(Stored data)
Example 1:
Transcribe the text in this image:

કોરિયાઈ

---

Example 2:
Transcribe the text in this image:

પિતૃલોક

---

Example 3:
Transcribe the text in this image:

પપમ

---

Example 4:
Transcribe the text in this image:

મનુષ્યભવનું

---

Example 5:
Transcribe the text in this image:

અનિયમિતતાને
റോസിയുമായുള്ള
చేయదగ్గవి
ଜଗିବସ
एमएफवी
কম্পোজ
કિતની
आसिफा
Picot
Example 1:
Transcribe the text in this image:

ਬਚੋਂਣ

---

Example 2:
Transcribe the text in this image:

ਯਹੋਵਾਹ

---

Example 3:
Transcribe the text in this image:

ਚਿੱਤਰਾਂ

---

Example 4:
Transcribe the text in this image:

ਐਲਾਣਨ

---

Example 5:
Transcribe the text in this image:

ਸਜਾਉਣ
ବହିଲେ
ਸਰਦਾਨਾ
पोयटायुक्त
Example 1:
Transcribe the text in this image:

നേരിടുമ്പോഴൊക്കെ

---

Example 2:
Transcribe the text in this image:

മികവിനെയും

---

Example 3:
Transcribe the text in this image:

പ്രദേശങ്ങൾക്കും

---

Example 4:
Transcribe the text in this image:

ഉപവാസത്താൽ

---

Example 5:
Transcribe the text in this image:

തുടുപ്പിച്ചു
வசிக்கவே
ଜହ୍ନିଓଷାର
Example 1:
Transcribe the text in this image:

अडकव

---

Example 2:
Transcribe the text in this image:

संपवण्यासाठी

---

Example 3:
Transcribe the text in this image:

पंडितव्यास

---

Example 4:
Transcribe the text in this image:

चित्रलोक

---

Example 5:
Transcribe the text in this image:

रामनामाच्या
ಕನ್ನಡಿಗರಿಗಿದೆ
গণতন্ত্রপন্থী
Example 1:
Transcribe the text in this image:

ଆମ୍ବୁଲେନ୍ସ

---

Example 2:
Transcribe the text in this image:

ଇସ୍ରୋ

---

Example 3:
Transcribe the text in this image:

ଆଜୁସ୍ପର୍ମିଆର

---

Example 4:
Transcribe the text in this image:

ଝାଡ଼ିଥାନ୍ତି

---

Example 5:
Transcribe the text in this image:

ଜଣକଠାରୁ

§ **EXERCISE AIM**
Repeat the records word for word.

§ **TASK ANSWER**
Example 1:
Transcribe the text in this image:

કોરિયાઈ

---

Example 2:
Transcribe the text in this image:

પિતૃલોક

---

Example 3:
Transcribe the text in this image:

પપમ

---

Example 4:
Transcribe the text in this image:

મનુષ્યભવનું

---

Example 5:
Transcribe the text in this image:

અનિયમિતતાને
റോസിയുമായുള്ള
చేయదగ్గవి
ଜଗିବସ
एमएफवी
কম্পোজ
કિતની
आसिफा
Picot
Example 1:
Transcribe the text in this image:

ਬਚੋਂਣ

---

Example 2:
Transcribe the text in this image:

ਯਹੋਵਾਹ

---

Example 3:
Transcribe the text in this image:

ਚਿੱਤਰਾਂ

---

Example 4:
Transcribe the text in this image:

ਐਲਾਣਨ

---

Example 5:
Transcribe the text in this image:

ਸਜਾਉਣ
ବହିଲେ
ਸਰਦਾਨਾ
पोयटायुक्त
Example 1:
Transcribe the text in this image:

നേരിടുമ്പോഴൊക്കെ

---

Example 2:
Transcribe the text in this image:

മികവിനെയും

---

Example 3:
Transcribe the text in this image:

പ്രദേശങ്ങൾക്കും

---

Example 4:
Transcribe the text in this image:

ഉപവാസത്താൽ

---

Example 5:
Transcribe the text in this image:

തുടുപ്പിച്ചു
வசிக்கவே
ଜହ୍ନିଓଷାର
Example 1:
Transcribe the text in this image:

अडकव

---

Example 2:
Transcribe the text in this image:

संपवण्यासाठी

---

Example 3:
Transcribe the text in this image:

पंडितव्यास

---

Example 4:
Transcribe the text in this image:

चित्रलोक

---

Example 5:
Transcribe the text in this image:

रामनामाच्या
ಕನ್ನಡಿಗರಿಗಿದೆ
গণতন্ত্রপন্থী
Example 1:
Transcribe the text in this image:

ଆମ୍ବୁଲେନ୍ସ

---

Example 2:
Transcribe the text in this image:

ଇସ୍ରୋ

---

Example 3:
Transcribe the text in this image:

ଆଜୁସ୍ପର୍ମିଆର

---

Example 4:
Transcribe the text in this image:

ଝାଡ଼ିଥାନ୍ତି

---

Example 5:
Transcribe the text in this image:

ଜଣକଠାରୁ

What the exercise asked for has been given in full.